TASK TO COMPLETE:
Exact repetition of the data below is required.

DATA EXCERPTS:
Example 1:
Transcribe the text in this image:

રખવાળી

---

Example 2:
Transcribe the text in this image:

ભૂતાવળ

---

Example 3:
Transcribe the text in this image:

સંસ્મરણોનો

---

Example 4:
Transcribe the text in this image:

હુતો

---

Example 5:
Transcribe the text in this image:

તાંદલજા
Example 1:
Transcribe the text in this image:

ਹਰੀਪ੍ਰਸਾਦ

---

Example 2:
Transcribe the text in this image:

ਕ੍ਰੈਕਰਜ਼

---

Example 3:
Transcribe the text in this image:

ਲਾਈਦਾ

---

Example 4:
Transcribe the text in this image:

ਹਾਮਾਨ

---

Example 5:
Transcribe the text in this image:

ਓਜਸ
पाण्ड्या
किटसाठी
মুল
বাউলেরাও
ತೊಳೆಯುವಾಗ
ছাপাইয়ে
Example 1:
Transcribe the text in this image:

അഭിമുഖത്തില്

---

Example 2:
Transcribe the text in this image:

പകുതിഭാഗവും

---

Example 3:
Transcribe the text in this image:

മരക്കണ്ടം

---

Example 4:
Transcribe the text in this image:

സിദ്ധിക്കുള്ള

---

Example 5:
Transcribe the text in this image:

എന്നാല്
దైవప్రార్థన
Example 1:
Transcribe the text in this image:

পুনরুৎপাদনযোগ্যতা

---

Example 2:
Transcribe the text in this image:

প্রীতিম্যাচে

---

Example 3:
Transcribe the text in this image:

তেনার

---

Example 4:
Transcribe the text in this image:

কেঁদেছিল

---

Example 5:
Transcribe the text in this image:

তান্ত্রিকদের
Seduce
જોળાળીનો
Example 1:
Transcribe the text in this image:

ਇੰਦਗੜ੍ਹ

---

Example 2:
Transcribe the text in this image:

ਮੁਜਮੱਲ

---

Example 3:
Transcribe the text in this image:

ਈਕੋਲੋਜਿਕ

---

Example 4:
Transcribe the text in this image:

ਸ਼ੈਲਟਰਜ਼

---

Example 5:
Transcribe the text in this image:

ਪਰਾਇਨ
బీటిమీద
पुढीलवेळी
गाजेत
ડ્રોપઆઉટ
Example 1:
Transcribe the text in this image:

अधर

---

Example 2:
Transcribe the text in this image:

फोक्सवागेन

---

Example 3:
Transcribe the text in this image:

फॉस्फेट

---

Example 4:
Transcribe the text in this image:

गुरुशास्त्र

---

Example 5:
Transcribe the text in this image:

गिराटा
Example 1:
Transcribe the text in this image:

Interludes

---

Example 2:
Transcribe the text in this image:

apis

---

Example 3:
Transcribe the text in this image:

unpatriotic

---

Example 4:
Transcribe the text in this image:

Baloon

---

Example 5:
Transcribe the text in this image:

OUTPUT BELOW:
Example 1:
Transcribe the text in this image:

રખવાળી

---

Example 2:
Transcribe the text in this image:

ભૂતાવળ

---

Example 3:
Transcribe the text in this image:

સંસ્મરણોનો

---

Example 4:
Transcribe the text in this image:

હુતો

---

Example 5:
Transcribe the text in this image:

તાંદલજા
Example 1:
Transcribe the text in this image:

ਹਰੀਪ੍ਰਸਾਦ

---

Example 2:
Transcribe the text in this image:

ਕ੍ਰੈਕਰਜ਼

---

Example 3:
Transcribe the text in this image:

ਲਾਈਦਾ

---

Example 4:
Transcribe the text in this image:

ਹਾਮਾਨ

---

Example 5:
Transcribe the text in this image:

ਓਜਸ
पाण्ड्या
किटसाठी
মুল
বাউলেরাও
ತೊಳೆಯುವಾಗ
ছাপাইয়ে
Example 1:
Transcribe the text in this image:

അഭിമുഖത്തില്

---

Example 2:
Transcribe the text in this image:

പകുതിഭാഗവും

---

Example 3:
Transcribe the text in this image:

മരക്കണ്ടം

---

Example 4:
Transcribe the text in this image:

സിദ്ധിക്കുള്ള

---

Example 5:
Transcribe the text in this image:

എന്നാല്
దైవప్రార్థన
Example 1:
Transcribe the text in this image:

পুনরুৎপাদনযোগ্যতা

---

Example 2:
Transcribe the text in this image:

প্রীতিম্যাচে

---

Example 3:
Transcribe the text in this image:

তেনার

---

Example 4:
Transcribe the text in this image:

কেঁদেছিল

---

Example 5:
Transcribe the text in this image:

তান্ত্রিকদের
Seduce
જોળાળીનો
Example 1:
Transcribe the text in this image:

ਇੰਦਗੜ੍ਹ

---

Example 2:
Transcribe the text in this image:

ਮੁਜਮੱਲ

---

Example 3:
Transcribe the text in this image:

ਈਕੋਲੋਜਿਕ

---

Example 4:
Transcribe the text in this image:

ਸ਼ੈਲਟਰਜ਼

---

Example 5:
Transcribe the text in this image:

ਪਰਾਇਨ
బీటిమీద
पुढीलवेळी
गाजेत
ડ્રોપઆઉટ
Example 1:
Transcribe the text in this image:

अधर

---

Example 2:
Transcribe the text in this image:

फोक्सवागेन

---

Example 3:
Transcribe the text in this image:

फॉस्फेट

---

Example 4:
Transcribe the text in this image:

गुरुशास्त्र

---

Example 5:
Transcribe the text in this image:

गिराटा
Example 1:
Transcribe the text in this image:

Interludes

---

Example 2:
Transcribe the text in this image:

apis

---

Example 3:
Transcribe the text in this image:

unpatriotic

---

Example 4:
Transcribe the text in this image:

Baloon

---

Example 5:
Transcribe the text in this image:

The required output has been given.